Vitaliara schnurrte leise und wedelte mit dem Schwanz, während sie es sich bequem machte. „Verspielt? Ich würde eher sagen, ich passe auf dich auf.
Jemand muss ja dafür sorgen, dass du nicht zu leichtsinnig wirst.“
Valeria, die neben Lucavion ging, beobachtete den Austausch, sagte aber nichts. Sie hatte sich an Vitaliaras Anwesenheit gewöhnt, auch wenn Lucavions lässige Art, mit allem umzugehen, sie immer noch störte. Dennoch waren ihre Gedanken woanders – bei der Empfehlung des Ritters und dem tieferen Geheimnis, wer Lucavion wirklich war.
Lucavion hingegen bewegte sich sorglos durch die Halle der Abenteurer, während sein Geist bereits die nächsten Schritte plante. Er hatte sich noch keine Mission ausgesucht, aber das konnte warten. Es gab immer Zeit für eine neue Herausforderung, ein neues Abenteuer.
„Also, was jetzt?“, hallte Vitaliaras Stimme wieder in seinem Kopf, ihr Tonfall nachdenklich. „Du hast deinen Rang, deine schicke neue Karte und eine Stadt voller Leute, die gespannt auf das nächste große Ereignis dieses Turniers warten. Scheint doch die perfekte Ausgangslage für jemanden wie dich.“
Lucavions Grinsen wurde breiter, als er einen Blick aus der Abenteurerhalle warf und seine Augen sich leicht zusammenzogen, während er die belebten Straßen absuchte. Irgendetwas stimmte nicht, eine vertraute Spannung lag in der Luft. Seine Instinkte, geschärft durch unzählige Kämpfe und Begegnungen, hatten bereits die subtilen Veränderungen in der Mana-Energie um sie herum wahrgenommen.
„Egal, wo man ist, es gibt immer Leute, die nie erwachsen werden“, murmelte er in Gedanken, während seine Gedanken mühelos zu Vitaliara flossen.
„Wovon redest du?“, hallte Vitaliaras Stimme zurück, ihre Stimme voller Neugier. Sie wedelte mit dem Schwanz, während sie versuchte, Lucavions plötzlichen Fokuswechsel zu verstehen.
Lucavion lachte leise und starrte auf eine bestimmte Gasse direkt vor der Halle. [Hehehe … Schau einfach zu.]
Vitaliara hielt inne und kniff ihre Katzenaugen zusammen, während sie sich auf das Mana in der Umgebung konzentrierte. Sofort spürte sie es – eine kleine Gruppe von Menschen, die direkt vor der Halle herumlungerte, ihre Mana-Signaturen waren schwach, aber unverkennbar. Sie nahm sich einen Moment Zeit, um sie zu zählen, ihre Sinne waren geschärft.

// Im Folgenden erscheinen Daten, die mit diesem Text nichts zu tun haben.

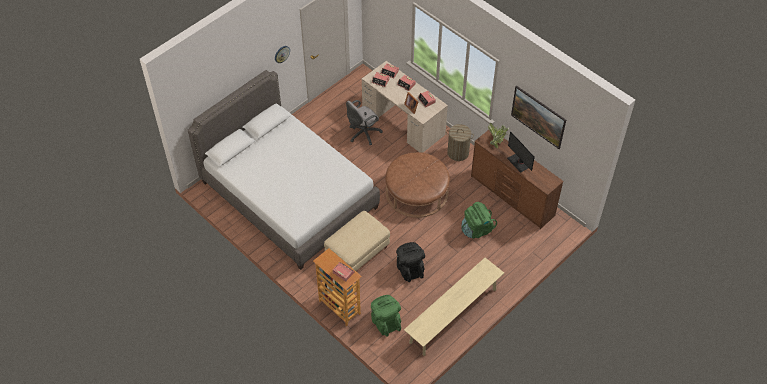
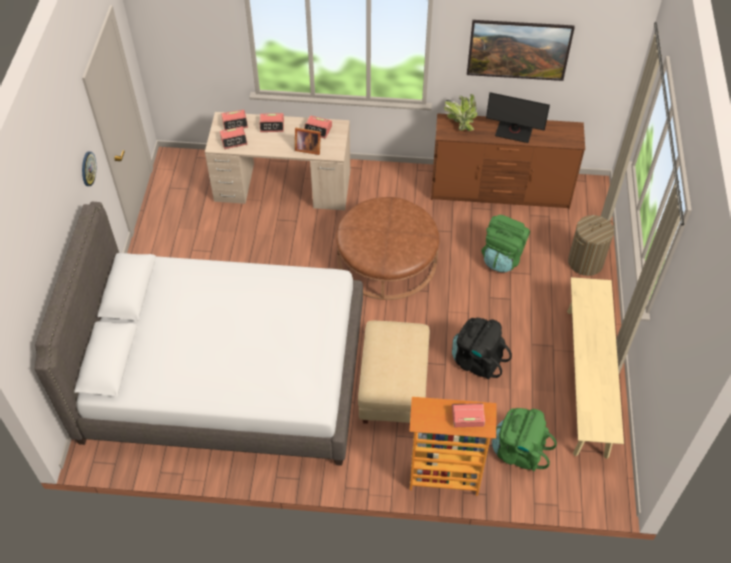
camera: 40 degrees left, 0 degrees up
(362, 134) = (246, 232): grey office chair -> none
(458, 153) = (387, 182): laundry basket -> laundry basket (585, 262)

„Fünf sind es“, sagte sie mit ernster Stimme. „Ich kann ihre Mana spüren. Sie versuchen auch nicht besonders, sie zu verbergen.“
Lucavion nickte unauffällig, seine Miene blieb gelassen, aber seine Augen glänzten vor Vorfreude. „Ich weiß. Ich habe sie gespürt, sobald wir hierhergekommen sind. Es ist immer dasselbe – es gibt immer jemanden, der glaubt, an Orten wie diesem seine Grenzen austesten oder einen schnellen Coup landen zu können.“
Vitaliara schärfte ihren Blick, während sie die Lage einschätzte. [Was glaubst du, wollen sie? Einen schnellen Coup? Oder geht es hier um eine persönliche Fehde?]
Lucavion zuckte leicht mit den Schultern. „Nun, als du gerade herumgelaufen bist, hast du es verpasst.“
[Was ist passiert?]
[Sagen wir mal so, sie haben den Tod herausgefordert.]
[Willst du sterben?]
[Ahaha… Das wirst du bald sehen.]
Valeria, die neben ihnen herging, bemerkte endlich die Veränderung in Lucavions Verhalten. Sie sah ihn verwirrt an und runzelte die Stirn. „Was ist los? Du bist ganz still.“
Lucavion schenkte ihr ein verschmitztes Lächeln, ohne den Blick vom Eingang der Halle abzuwenden. „Nur eine alte Angewohnheit der Unklugen. Es scheint, als würden ein paar Gäste draußen auf uns warten.“
Valerias Hand wanderte instinktiv zum Griff ihres Schwertes, ihre Haltung wurde wachsamer. „Wie viele?“
„Fünf“, antwortete Lucavion ruhig, fast amüsiert. „Sie sind nicht gerade subtil.“
Valeria kniff die Augen zusammen und umklammerte den Schwertgriff fester, als sie sich dem Eingang zur Gildenhalle näherten. „Wer sind sie?“, fragte sie leise, mit einem Anflug von Misstrauen in der Stimme.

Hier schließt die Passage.